[To do] Copy the whole listing verbatim.

[Records supplied]
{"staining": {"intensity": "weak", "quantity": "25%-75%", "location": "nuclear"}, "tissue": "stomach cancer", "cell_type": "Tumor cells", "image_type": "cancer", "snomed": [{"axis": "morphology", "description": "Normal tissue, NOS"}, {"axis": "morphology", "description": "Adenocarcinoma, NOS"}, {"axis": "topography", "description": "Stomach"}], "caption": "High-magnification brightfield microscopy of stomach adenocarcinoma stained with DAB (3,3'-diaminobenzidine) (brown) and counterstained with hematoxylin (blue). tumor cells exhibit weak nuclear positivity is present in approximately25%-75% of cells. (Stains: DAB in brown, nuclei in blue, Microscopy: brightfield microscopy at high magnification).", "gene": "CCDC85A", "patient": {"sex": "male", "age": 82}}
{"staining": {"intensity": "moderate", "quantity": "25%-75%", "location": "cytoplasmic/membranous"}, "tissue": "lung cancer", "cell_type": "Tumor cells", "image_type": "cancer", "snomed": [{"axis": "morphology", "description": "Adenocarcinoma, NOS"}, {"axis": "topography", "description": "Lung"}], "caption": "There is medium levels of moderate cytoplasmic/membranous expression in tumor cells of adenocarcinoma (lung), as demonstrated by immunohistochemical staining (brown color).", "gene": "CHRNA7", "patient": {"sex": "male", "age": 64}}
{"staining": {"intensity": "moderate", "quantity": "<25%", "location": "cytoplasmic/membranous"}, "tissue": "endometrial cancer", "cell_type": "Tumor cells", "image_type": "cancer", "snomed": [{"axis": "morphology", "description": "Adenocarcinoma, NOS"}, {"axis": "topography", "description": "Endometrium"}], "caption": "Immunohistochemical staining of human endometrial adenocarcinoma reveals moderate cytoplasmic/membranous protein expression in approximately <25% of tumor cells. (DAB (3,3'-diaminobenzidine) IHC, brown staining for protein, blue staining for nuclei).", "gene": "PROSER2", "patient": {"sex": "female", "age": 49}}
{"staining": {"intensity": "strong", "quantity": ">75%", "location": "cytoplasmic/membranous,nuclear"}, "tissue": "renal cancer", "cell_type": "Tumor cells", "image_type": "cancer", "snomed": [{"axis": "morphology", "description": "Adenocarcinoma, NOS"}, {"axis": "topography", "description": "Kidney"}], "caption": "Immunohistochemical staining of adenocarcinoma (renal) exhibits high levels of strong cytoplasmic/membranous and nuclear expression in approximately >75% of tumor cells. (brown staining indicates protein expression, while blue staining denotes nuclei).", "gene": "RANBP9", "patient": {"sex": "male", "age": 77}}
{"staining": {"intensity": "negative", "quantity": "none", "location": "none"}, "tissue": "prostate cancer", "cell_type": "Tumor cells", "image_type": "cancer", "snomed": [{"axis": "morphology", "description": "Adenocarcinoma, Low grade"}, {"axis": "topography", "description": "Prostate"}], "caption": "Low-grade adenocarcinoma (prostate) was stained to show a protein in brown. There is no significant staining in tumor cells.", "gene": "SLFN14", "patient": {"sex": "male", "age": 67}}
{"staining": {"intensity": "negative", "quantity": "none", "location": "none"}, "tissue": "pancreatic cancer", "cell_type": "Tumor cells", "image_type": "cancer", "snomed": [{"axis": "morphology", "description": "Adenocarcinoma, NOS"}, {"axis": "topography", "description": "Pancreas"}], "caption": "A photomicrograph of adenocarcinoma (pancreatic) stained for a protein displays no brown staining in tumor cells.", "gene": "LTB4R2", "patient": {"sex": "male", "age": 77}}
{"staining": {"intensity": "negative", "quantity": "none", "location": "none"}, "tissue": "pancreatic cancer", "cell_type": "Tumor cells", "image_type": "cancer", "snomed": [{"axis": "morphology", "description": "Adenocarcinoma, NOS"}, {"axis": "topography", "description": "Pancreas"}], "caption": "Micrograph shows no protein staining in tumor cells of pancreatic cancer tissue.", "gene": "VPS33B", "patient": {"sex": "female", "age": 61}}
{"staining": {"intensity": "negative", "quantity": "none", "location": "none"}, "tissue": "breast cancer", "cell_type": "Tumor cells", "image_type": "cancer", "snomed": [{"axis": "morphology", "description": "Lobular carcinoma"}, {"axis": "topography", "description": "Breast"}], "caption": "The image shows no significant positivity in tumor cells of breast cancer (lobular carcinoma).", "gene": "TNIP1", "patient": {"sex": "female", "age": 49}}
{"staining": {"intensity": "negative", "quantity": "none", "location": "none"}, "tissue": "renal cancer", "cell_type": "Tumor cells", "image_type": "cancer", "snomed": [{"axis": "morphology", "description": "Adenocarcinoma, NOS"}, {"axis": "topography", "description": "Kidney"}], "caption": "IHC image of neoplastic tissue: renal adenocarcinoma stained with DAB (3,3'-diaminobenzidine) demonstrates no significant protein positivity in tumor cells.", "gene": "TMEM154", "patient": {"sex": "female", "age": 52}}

[Completed task]
{"staining": {"intensity": "weak", "quantity": "25%-75%", "location": "nuclear"}, "tissue": "stomach cancer", "cell_type": "Tumor cells", "image_type": "cancer", "snomed": [{"axis": "morphology", "description": "Normal tissue, NOS"}, {"axis": "morphology", "description": "Adenocarcinoma, NOS"}, {"axis": "topography", "description": "Stomach"}], "caption": "High-magnification brightfield microscopy of stomach adenocarcinoma stained with DAB (3,3'-diaminobenzidine) (brown) and counterstained with hematoxylin (blue). tumor cells exhibit weak nuclear positivity is present in approximately25%-75% of cells. (Stains: DAB in brown, nuclei in blue, Microscopy: brightfield microscopy at high magnification).", "gene": "CCDC85A", "patient": {"sex": "male", "age": 82}}
{"staining": {"intensity": "moderate", "quantity": "25%-75%", "location": "cytoplasmic/membranous"}, "tissue": "lung cancer", "cell_type": "Tumor cells", "image_type": "cancer", "snomed": [{"axis": "morphology", "description": "Adenocarcinoma, NOS"}, {"axis": "topography", "description": "Lung"}], "caption": "There is medium levels of moderate cytoplasmic/membranous expression in tumor cells of adenocarcinoma (lung), as demonstrated by immunohistochemical staining (brown color).", "gene": "CHRNA7", "patient": {"sex": "male", "age": 64}}
{"staining": {"intensity": "moderate", "quantity": "<25%", "location": "cytoplasmic/membranous"}, "tissue": "endometrial cancer", "cell_type": "Tumor cells", "image_type": "cancer", "snomed": [{"axis": "morphology", "description": "Adenocarcinoma, NOS"}, {"axis": "topography", "description": "Endometrium"}], "caption": "Immunohistochemical staining of human endometrial adenocarcinoma reveals moderate cytoplasmic/membranous protein expression in approximately <25% of tumor cells. (DAB (3,3'-diaminobenzidine) IHC, brown staining for protein, blue staining for nuclei).", "gene": "PROSER2", "patient": {"sex": "female", "age": 49}}
{"staining": {"intensity": "strong", "quantity": ">75%", "location": "cytoplasmic/membranous,nuclear"}, "tissue": "renal cancer", "cell_type": "Tumor cells", "image_type": "cancer", "snomed": [{"axis": "morphology", "description": "Adenocarcinoma, NOS"}, {"axis": "topography", "description": "Kidney"}], "caption": "Immunohistochemical staining of adenocarcinoma (renal) exhibits high levels of strong cytoplasmic/membranous and nuclear expression in approximately >75% of tumor cells. (brown staining indicates protein expression, while blue staining denotes nuclei).", "gene": "RANBP9", "patient": {"sex": "male", "age": 77}}
{"staining": {"intensity": "negative", "quantity": "none", "location": "none"}, "tissue": "prostate cancer", "cell_type": "Tumor cells", "image_type": "cancer", "snomed": [{"axis": "morphology", "description": "Adenocarcinoma, Low grade"}, {"axis": "topography", "description": "Prostate"}], "caption": "Low-grade adenocarcinoma (prostate) was stained to show a protein in brown. There is no significant staining in tumor cells.", "gene": "SLFN14", "patient": {"sex": "male", "age": 67}}
{"staining": {"intensity": "negative", "quantity": "none", "location": "none"}, "tissue": "pancreatic cancer", "cell_type": "Tumor cells", "image_type": "cancer", "snomed": [{"axis": "morphology", "description": "Adenocarcinoma, NOS"}, {"axis": "topography", "description": "Pancreas"}], "caption": "A photomicrograph of adenocarcinoma (pancreatic) stained for a protein displays no brown staining in tumor cells.", "gene": "LTB4R2", "patient": {"sex": "male", "age": 77}}
{"staining": {"intensity": "negative", "quantity": "none", "location": "none"}, "tissue": "pancreatic cancer", "cell_type": "Tumor cells", "image_type": "cancer", "snomed": [{"axis": "morphology", "description": "Adenocarcinoma, NOS"}, {"axis": "topography", "description": "Pancreas"}], "caption": "Micrograph shows no protein staining in tumor cells of pancreatic cancer tissue.", "gene": "VPS33B", "patient": {"sex": "female", "age": 61}}
{"staining": {"intensity": "negative", "quantity": "none", "location": "none"}, "tissue": "breast cancer", "cell_type": "Tumor cells", "image_type": "cancer", "snomed": [{"axis": "morphology", "description": "Lobular carcinoma"}, {"axis": "topography", "description": "Breast"}], "caption": "The image shows no significant positivity in tumor cells of breast cancer (lobular carcinoma).", "gene": "TNIP1", "patient": {"sex": "female", "age": 49}}
{"staining": {"intensity": "negative", "quantity": "none", "location": "none"}, "tissue": "renal cancer", "cell_type": "Tumor cells", "image_type": "cancer", "snomed": [{"axis": "morphology", "description": "Adenocarcinoma, NOS"}, {"axis": "topography", "description": "Kidney"}], "caption": "IHC image of neoplastic tissue: renal adenocarcinoma stained with DAB (3,3'-diaminobenzidine) demonstrates no significant protein positivity in tumor cells.", "gene": "TMEM154", "patient": {"sex": "female", "age": 52}}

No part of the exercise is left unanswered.